AT13387, an inihibitor of HSP90 with options for oral delivery, is currently being administered as an intravenous formulation in a Phase II trial for patients with gastrointestinal stromal tumor (GIST cancer) in combination with imatinib, and also in a Phase I study in cancer patients with solid tumors.
Definition from NCI Drug Directory: A synthetic, orally bioavailable, small-molecule inhibitor of heat shock protein 90 (Hsp90) with potential antineoplastic activity. Hsp90 inhibitor AT13387 selectively binds to Hsp90, thereby inhibiting its chaperone function and promoting the degradation of oncogenic signaling proteins involved in tumor cell proliferation and survival.
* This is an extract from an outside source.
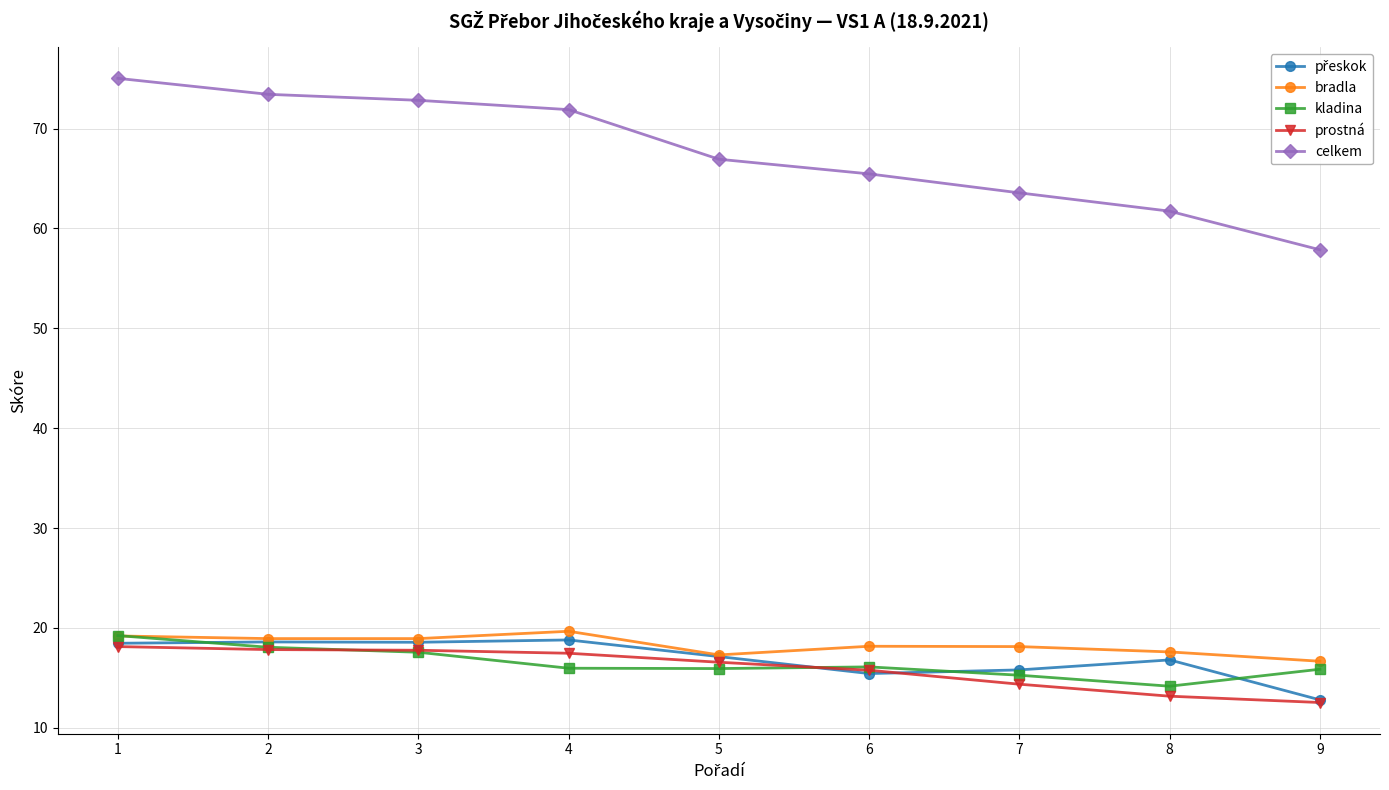

Does the chart display data point markers on the line(s)?

Yes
Hsp90, a chaperone protein upregulated in a variety of tumor cells, regulates the folding, stability and degradation of many oncogenic signaling proteins
Mode of Action: AT13387 is a selective small molecule inhibitor of Heat Shock Protein 90 (Hsp90).
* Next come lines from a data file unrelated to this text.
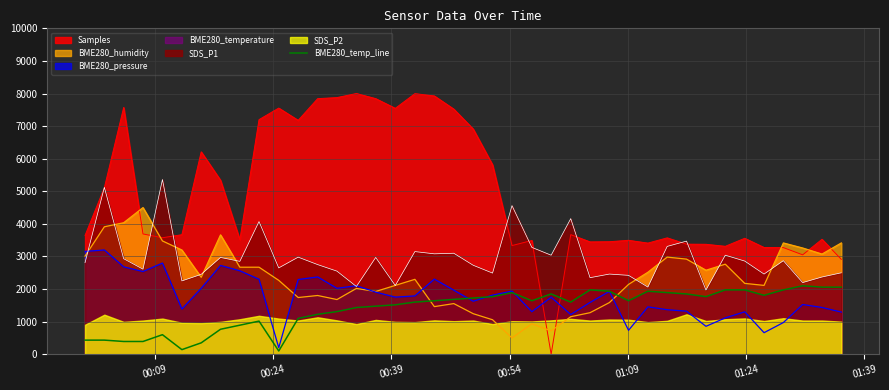

What is the minimum value for SDS_P1?

1971.0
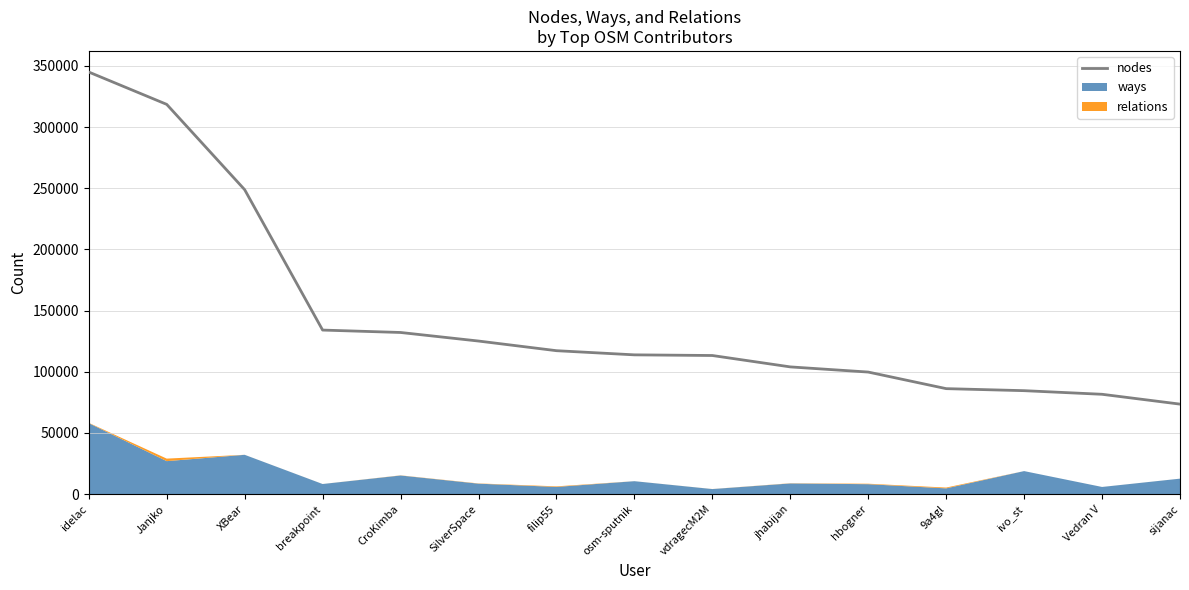

What is the sum of the values at sijanac and filip55?

190802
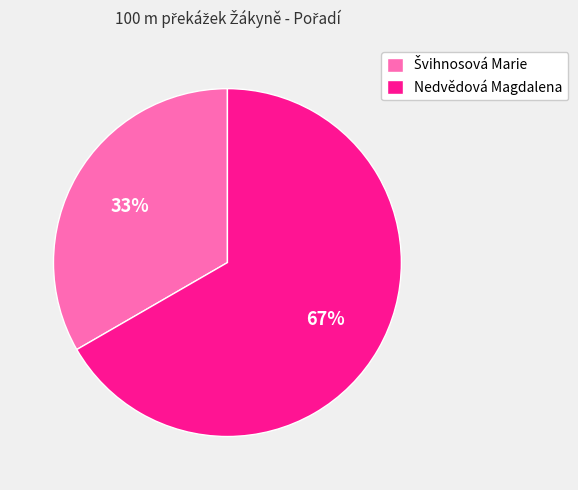

To the nearest percent, what is the average slice percentage?

50%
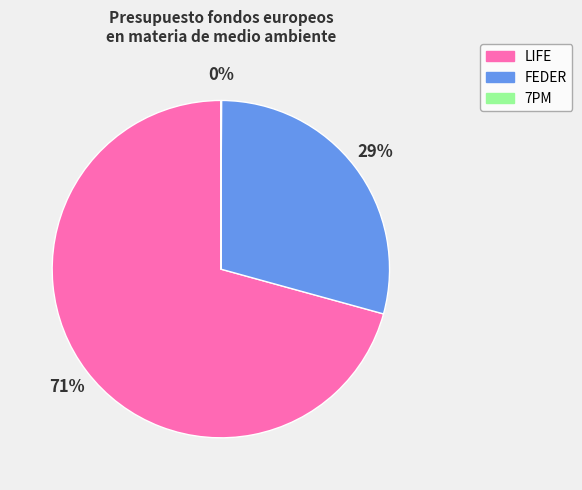

Which has a higher value, FEDER or LIFE?

LIFE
Manufacturer: Astex Therapeutics www.astex-therapeutics.com/
Information at manufacturer site: http://astx.com/pipeline/products/clinical#at13387
Current Clinical Trials:
NCT01294202 A Study to Investigate the Safety and Efficacy of AT13387, Alone or in Combination With Imatinib, in Patients With GIST (Phase II) recruiting
The HSP90 inhibitor, AT13387, demonstrates potent anti-tumor activity in both imatinib-sensitive and imatinib-resistant gastrointestinal stromal tumor models.
Smyth et al poster number A217 presented in November 2011 at AACR/NCI/EORTC conference on Molecular Targets and Cancer Therapeutics.
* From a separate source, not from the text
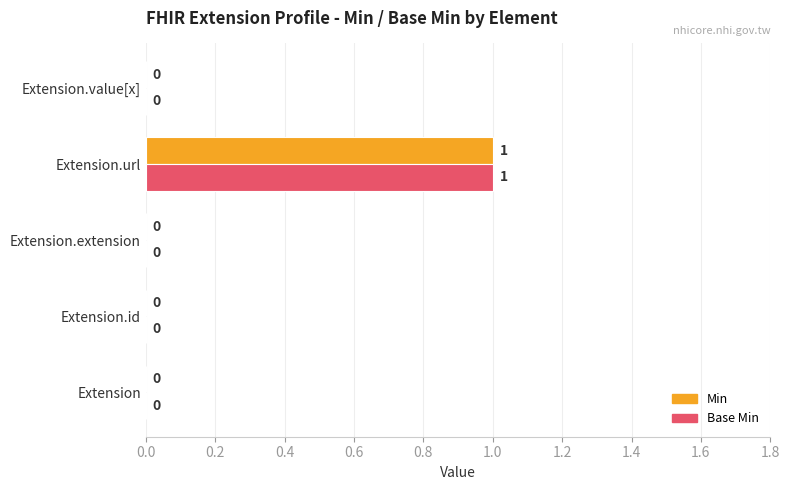

At which category is the sum across all series the highest?

Extension.url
Here is a quote from the abstract: "In vivo, the efficacy of AT13387 was tested in imatinib-sensitive (GIST-PSW) and imatinib-resistant (GIST430) xenograft models. AT13387, dosed once a week, inhibited the growth of both xenografts; depletion of phospho-KIT and inhibition of KIT signalling were again seen in these tumors. As expected, treatment with imatinib caused significant regression of the GIST-PSW tumors but not of GIST430. The combination of imatinib and AT13387 significantly enhanced tumor growth inhibition (T/C 21%) over either of the monotherapies (T/C 30% for AT13387, 46% for imatinib) in the GIST430 xenograft. Importantly, the combination was well tolerated."
Earlier, preclinical data showing efficacy for AT13387 in tumor models was presented at the American Association for Cancer Research annual meeting in April 2007. The effects of AT13387 have been investigated in several model systems including lung and melanoma models that have proved to be particularly sensitive to the agent.
Astex Therapeutics presented key data differentiating its HSP90 inhibitor, AT13387, at the 100th AACR Annual Meeting 2009. This highlighted the significance of the extremely long duration of the tumor-targeted pharmacodynamic action of AT13387.
Presentation Title: Significance of long term pharmacodynamic actions of the HSP90 inhibitor AT13387
This can be seen at:
“Preclinical data showing the efficacy of AT13387 in tumour models was previously presented at the AACR Annual Meeting in April 2007 and Astex commenced the first Phase I clinical trial of the compound in cancer patients during 2008. Studies in tumor models in vivo show that a single dose of AT13387 results in loss of client proteins for 72 hrs or more, substantially longer than reported for other inhibitors in this class. Newly presented in vitro data reveal how this property provides a means to clearly differentiate the superior profile of AT13387 from other drugs in this class The significance of these observations to the ongoing Phase I clinical study with AT13387 are under investigation.”